By Libby George
LONDON (Reuters) - Brent crude futures fell on Friday after briefly nearing their 2016 high, as financial market confidence in the rally came up against a physical excess of crude.
Brent traded at $52.11 at 1000 GMT, 40 cents down, after touching $52.84 earlier, two cents below the 2016 high.
U.S. oil futures traded as high as $50.74 a barrel, a three and a half month high, before falling by 30 cents to $50.14 a barrel. On Thursday they settled at $50.44 per barrel - the first settlement above $50 since June 23.
The rally had come despite a strengthening dollar, which makes oil more expensive for holders of other currencies, and increases to physical oil supply coming from Libya, Nigeria and Russia.
Some of the support came from Hurricane Matthew in the U.S. Gulf, which could disrupt U.S. oil imports and lead to fuel shortages.
But the overall strength came from speculation that a deal struck last week by Organization of the Petroleum Exporting Countries (OPEC) members to curtail production would finally stem a two-year overhang. OPEC leaders were also expected to meet with officials from oil producing behemoth Russia next week.
But analysts said the agreement's support was fragile, given the overhang of physical crude oil.
"This isn't really sustainable," Hamza Khan, head of commodities strategy with ING, said of the rally, adding that fears the hurricane could impact U.S. oil stocks were one of the only fundamental factors supporting the market. "It all could be over by next week."
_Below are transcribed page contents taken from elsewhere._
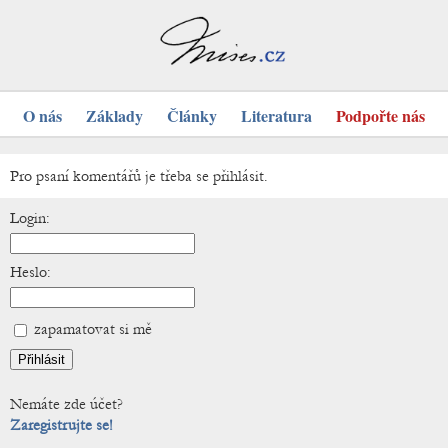
O nás
Základy
Články
Literatura
Podpořte nás
Pro psaní komentářů je třeba se přihlásit.
Login:
Heslo:
zapamatovat si mě
Nemáte zde účet?
Zaregistrujte se!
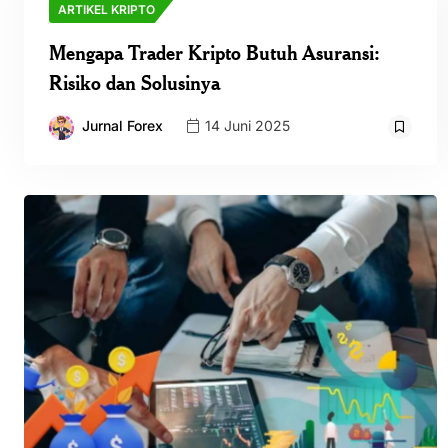
ARTIKEL KRIPTO
Mengapa Trader Kripto Butuh Asuransi:
Risiko dan Solusinya
Jurnal Forex
14 Juni 2025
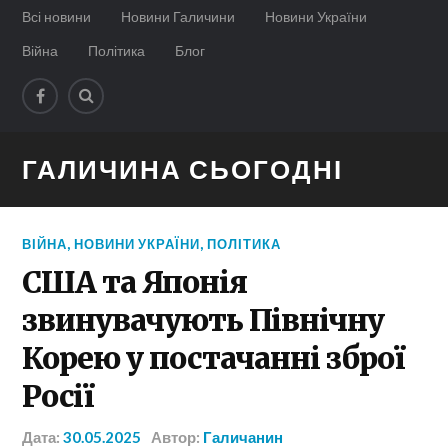
Всі новини
Новини Галичини
Новини України
Війна
Політика
Блог
ГАЛИЧИНА СЬОГОДНІ
ВІЙНА
,
НОВИНИ УКРАЇНИ
,
ПОЛІТИКА
США та Японія
звинувачують Північну
Корею у постачанні зброї
Росії
Дата:
30.05.2025
Автор:
Галичанин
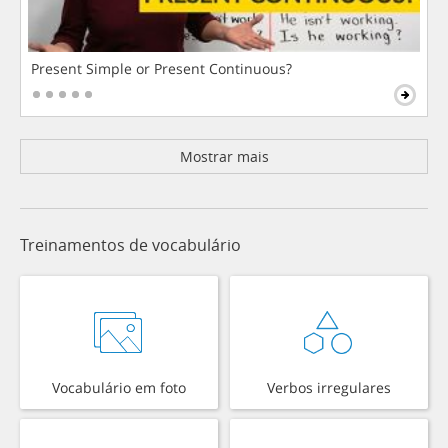
Present Simple or Present Continuous?
Mostrar mais
Treinamentos de vocabulário
Vocabulário em foto
Verbos irregulares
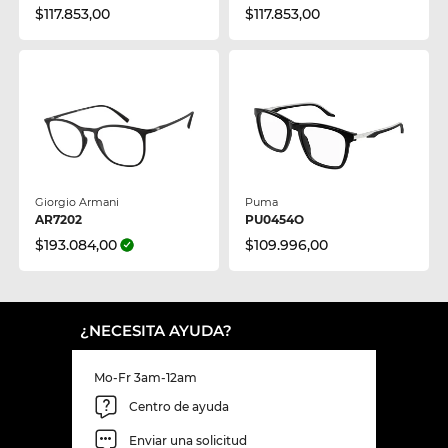
$117.853,00
$117.853,00
Giorgio Armani
Puma
AR7202
PU0454O
$193.084,00
$109.996,00
¿NECESITA AYUDA?
Mo-Fr 3am-12am
Centro de ayuda
Enviar una solicitud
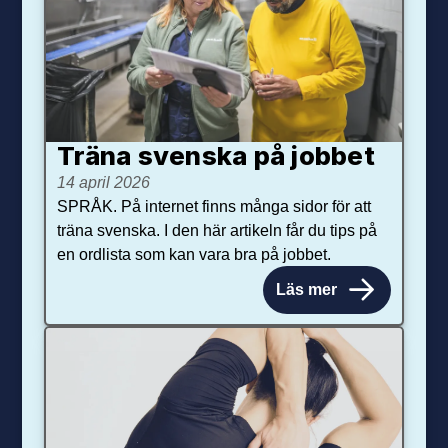
Träna svenska på jobbet
14 april 2026
SPRÅK. På internet finns många sidor för att
träna svenska. I den här artikeln får du tips på
en ordlista som kan vara bra på jobbet.
Läs mer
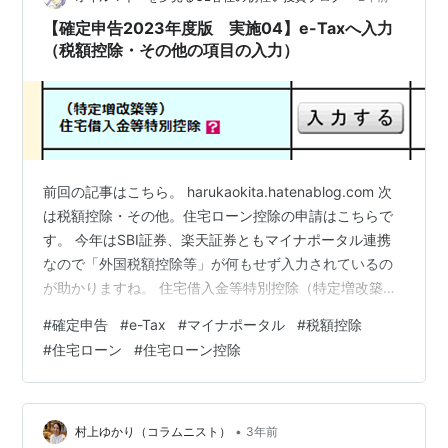
らなくて困ります。直接お会いするために、こうして変
【確定申告2023年度版 実施04】e-Taxへ入力
装して入り込んだんですのョ。 き：変装っ…
（税額控除・その他の項目の入力）
前回の記事はこちら。 harukaokita.hatenablog.com 次
は税額控除・その他。住宅ローン控除の申請はこちらで
す。 今年はSBI証券、楽天証券ともマイナポータル連携
なので「外国税額控除等」が何もせず入力されているの
が助かりますね。 住宅借入金等特別控除（特定増改築
等） 計算結果確認 そして送信 住宅借入金等特別控除
#
確定申告
#
e-Tax
#
マイナポータル
#
税額控除
（特定増改築等） 手元に、住宅ローン契約会社から送ら
#
住宅ローン
#
住宅ローン控除
れてくる「住宅取得資金に係る借入金の年末残高等証明
書」を準備。住信SBIネット銀行の場合、年末までにはが
きで送られてきます。 私の場合はマンション。「住宅の
新築又は土地付きの新築住宅を購入した」を選択。住居
•
村上ゆかり（コラムニスト）
3年前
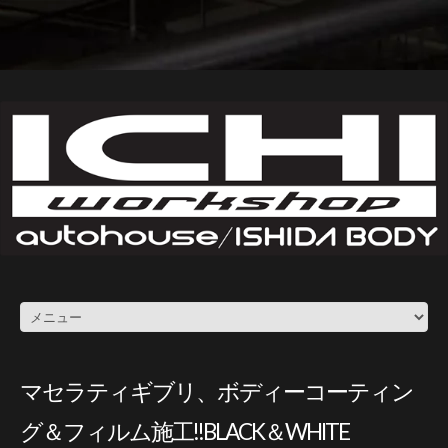
マセラティギブリ、ボディーコーティン
グ＆フィルム施工!!BLACK＆WHITE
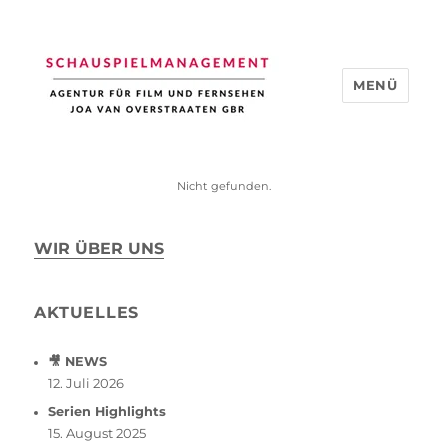
MENÜ
Schauspiel Management
Nicht gefunden.
WIR ÜBER UNS
AKTUELLES
🎥 NEWS
12. Juli 2026
Serien Highlights
15. August 2025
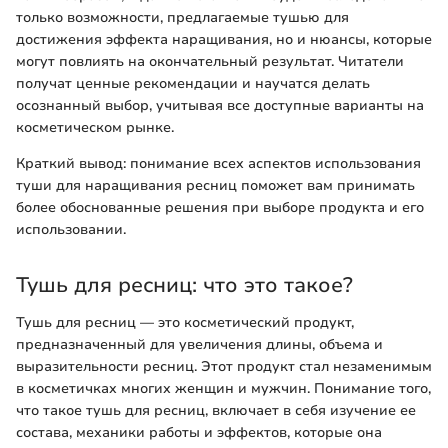
только возможности, предлагаемые тушью для
достижения эффекта наращивания, но и нюансы, которые
могут повлиять на окончательный результат. Читатели
получат ценные рекомендации и научатся делать
осознанный выбор, учитывая все доступные варианты на
косметическом рынке.
Краткий вывод: понимание всех аспектов использования
туши для наращивания ресниц поможет вам принимать
более обоснованные решения при выборе продукта и его
использовании.
Тушь для ресниц: что это такое?
Тушь для ресниц — это косметический продукт,
предназначенный для увеличения длины, объема и
выразительности ресниц. Этот продукт стал незаменимым
в косметичках многих женщин и мужчин. Понимание того,
что такое тушь для ресниц, включает в себя изучение ее
состава, механики работы и эффектов, которые она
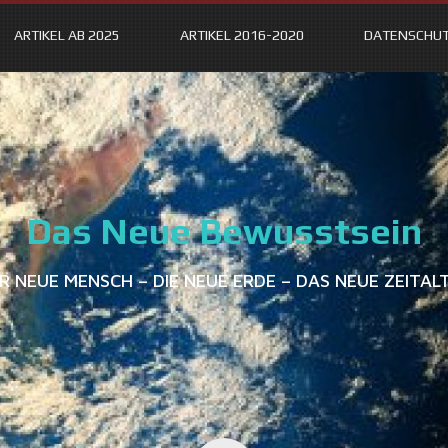
ARTIKEL AB 2025
ARTIKEL 2016-2020
DATENSCHU
Das Neue Bewusstsein
R NEUE MENSCH – DIE NEUE ERDE – DAS NEUE ZEITAL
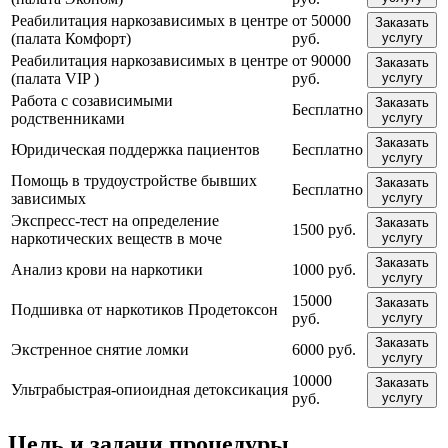
Реабилитация наркозависимых в центре
от 50000
Заказать
(палата Комфорт)
руб.
услугу
Реабилитация наркозависимых в центре
от 90000
Заказать
(палата VIP )
руб.
услугу
Работа с созависимыми
Заказать
Бесплатно
родственниками
услугу
Заказать
Юридическая поддержка пациентов
Бесплатно
услугу
Помощь в трудоустройстве бывших
Заказать
Бесплатно
зависимых
услугу
Экспресс-тест на определение
Заказать
1500 руб.
наркотических веществ в моче
услугу
Заказать
Анализ крови на наркотики
1000 руб.
услугу
15000
Заказать
Подшивка от наркотиков Продетоксон
руб.
услугу
Заказать
Экстренное снятие ломки
6000 руб.
услугу
10000
Заказать
Ультрабыстрая-опиоидная детоксикация
руб.
услугу
Цель и задачи процедуры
Both front-month contracts above $50 per barrel and each forward curve in contango, in which contracts for future delivery are more expensive than those for immediate sale, the entire crude futures complex has moved back over $50 per barrel. (Chart: http://tmsnrt.rs/2dz0bQH)
Some warned this could ultimately hurt OPEC member nations by giving a boost to other producers.
"Many U.S. shale oil producers have now hedged their production, which is likely to put the brakes on the price rise," anaylsts at Commerzbank said in a note. "In other words, OPEC is shooting itself in the foot in the medium to long term."
Top exporter Saudi Arabia cut its benchmark crude prices to Asia this week, while Libya exported the first oil tanker from the port of Zuetina since 2015, adding to global supplies.